▶ Assignment
Find the string "data" in the entries and copy each line that has it.

** Opening Material provided block **

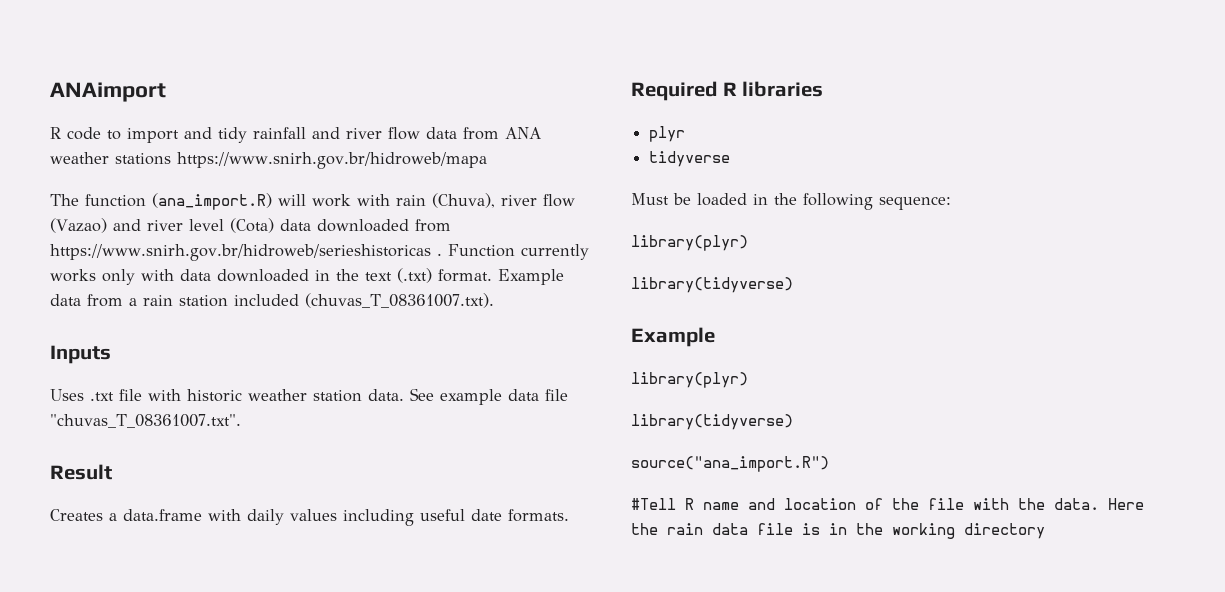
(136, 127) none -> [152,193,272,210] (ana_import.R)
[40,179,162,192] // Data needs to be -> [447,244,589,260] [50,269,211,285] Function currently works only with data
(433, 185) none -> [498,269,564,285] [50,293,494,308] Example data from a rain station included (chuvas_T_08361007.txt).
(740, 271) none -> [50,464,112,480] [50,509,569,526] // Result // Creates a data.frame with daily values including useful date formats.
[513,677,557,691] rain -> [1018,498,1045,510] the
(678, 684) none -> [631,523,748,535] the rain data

** Closing Material provided block **

▶ Worked solution
[40,179,162,192] // Data needs to be -> [447,244,589,260] [50,269,211,285] Function currently works only with data
(433, 185) none -> [498,269,564,285] [50,293,494,308] Example data from a rain station included (chuvas_T_08361007.txt).
(740, 271) none -> [50,464,112,480] [50,509,569,526] // Result // Creates a data.frame with daily values including useful date formats.
(678, 684) none -> [631,523,748,535] the rain data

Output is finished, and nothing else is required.